Dec 27, 2012 09:05 Moscow Time
© Photo: SXC.hu
Professional and social media networking sites like LinkedIn and Facebook are now the places where you can choose between hundreds of former and some present Australian spies if you need to hire one. A survey has revealed information of the spies’ employment at intelligent agencies, their overseas postings and involvement with specific issues is now available on the web.
A survey conducted by Fairfax Media has disclosed more than 200 former and present intelligent officers have advertized themselves on the internet by not only mentioning the fact of their employment, but providing further details of their work.
One former officer of the Defense Signals Directorate, the Australian intelligence agency responsible for signals intelligence and information security, has listed his service with numerous allied signals intelligence agencies, thus revealing close cooperation between Australian and other countries’ agencies.
Many of intelligent officers have pointed to expertise in counter-terrorism, telecommunications and aerospace issues, as well as excellent linguistic skills, mentioning the Chinese, Arabic, Farsi, Pashtun, Hindi, Urdu languages.
Security experts described the situation as “surprising” and threatening for both the government and the corporate sector.
Robert Winkel, a former DSD officer and now an information security consultant, said Australian intelligence agencies actively exploited social media and professional networking sites to gather information on targets.

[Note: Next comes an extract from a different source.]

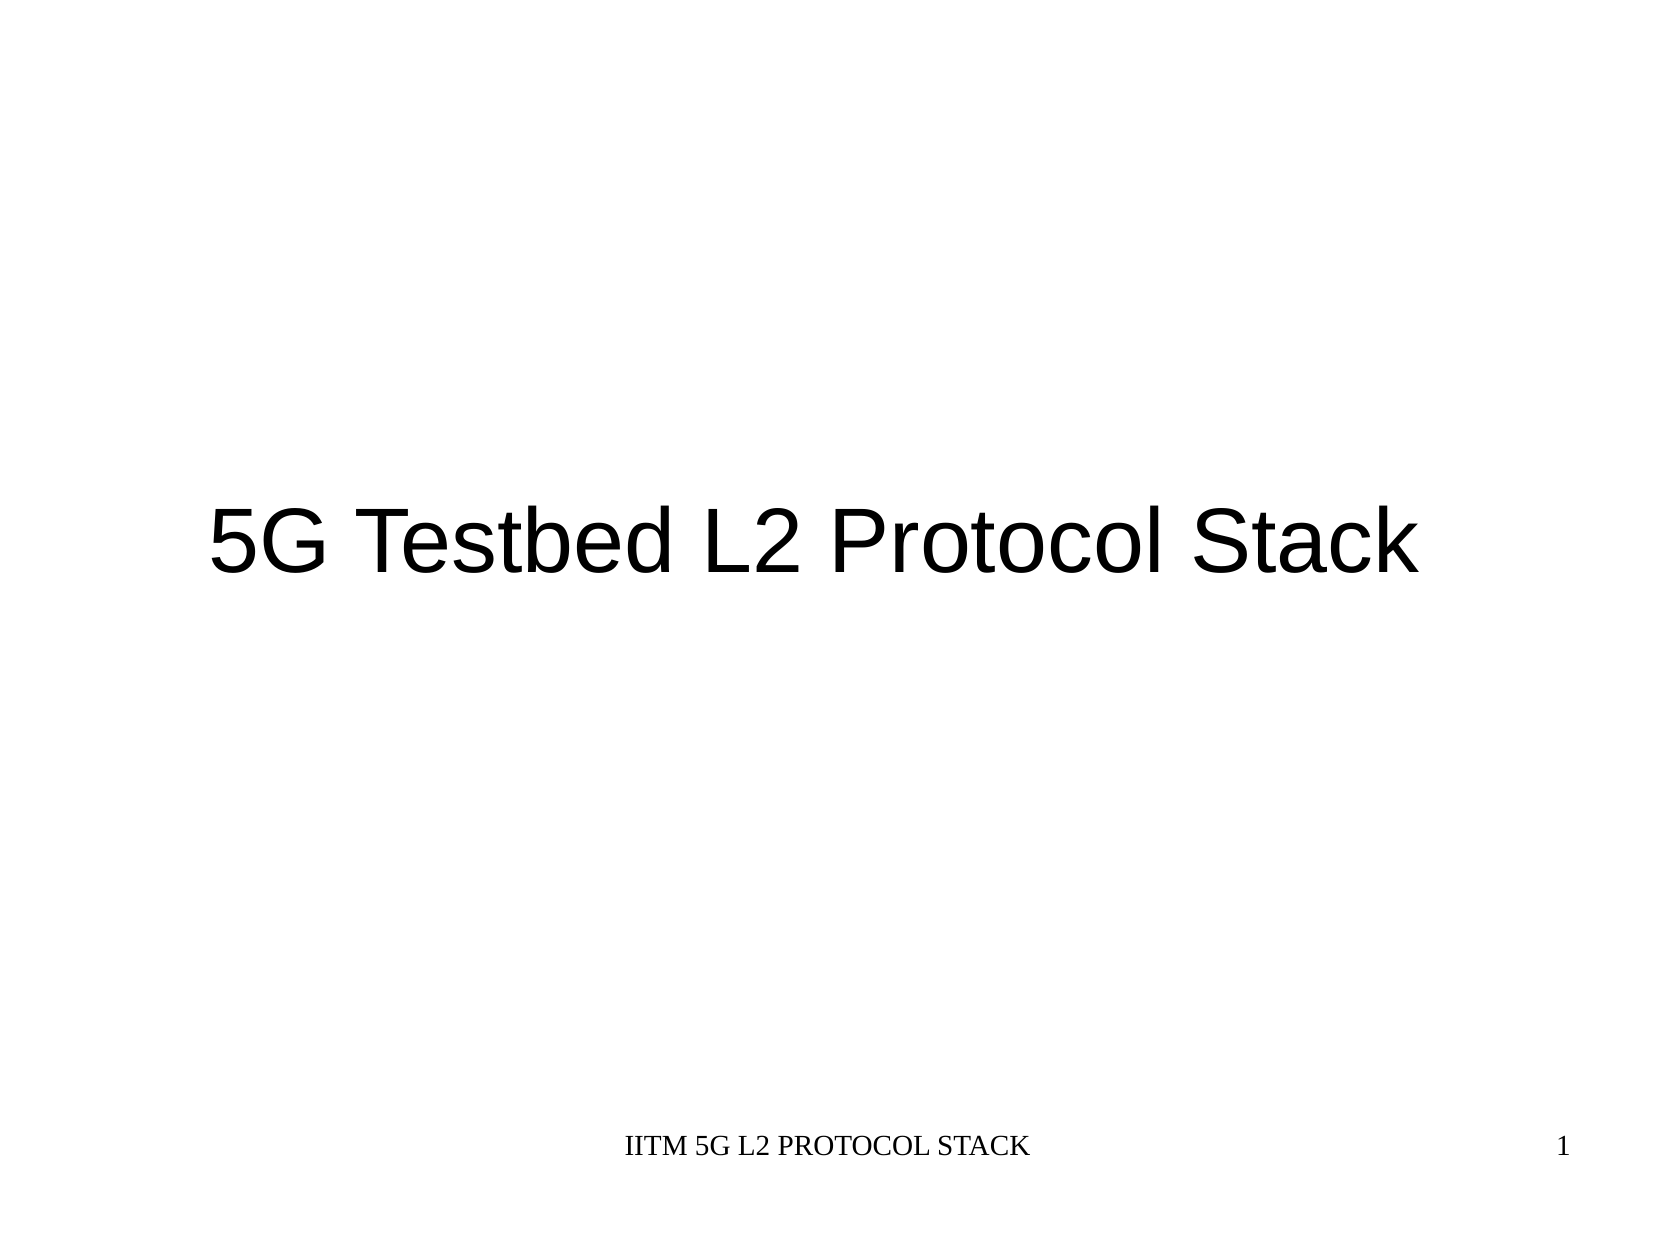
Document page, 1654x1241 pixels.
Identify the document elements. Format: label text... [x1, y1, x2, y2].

title 5G Testbed L2 Protocol Stack [70, 437, 1560, 645]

”And foreign intelligence agencies are looking for exactly the same sort of information about Australian targets,” Winkel said.
“Former intelligence personnel are worthwhile targets as they could be of direct interest, and may still be connected socially to other people who still work in highly sensitive areas.”
Meanwhile, Defense Department security instructions require that “when engaged in online forums… Defense personnel must exercise professional judgment to ensure no information breaches operational security.”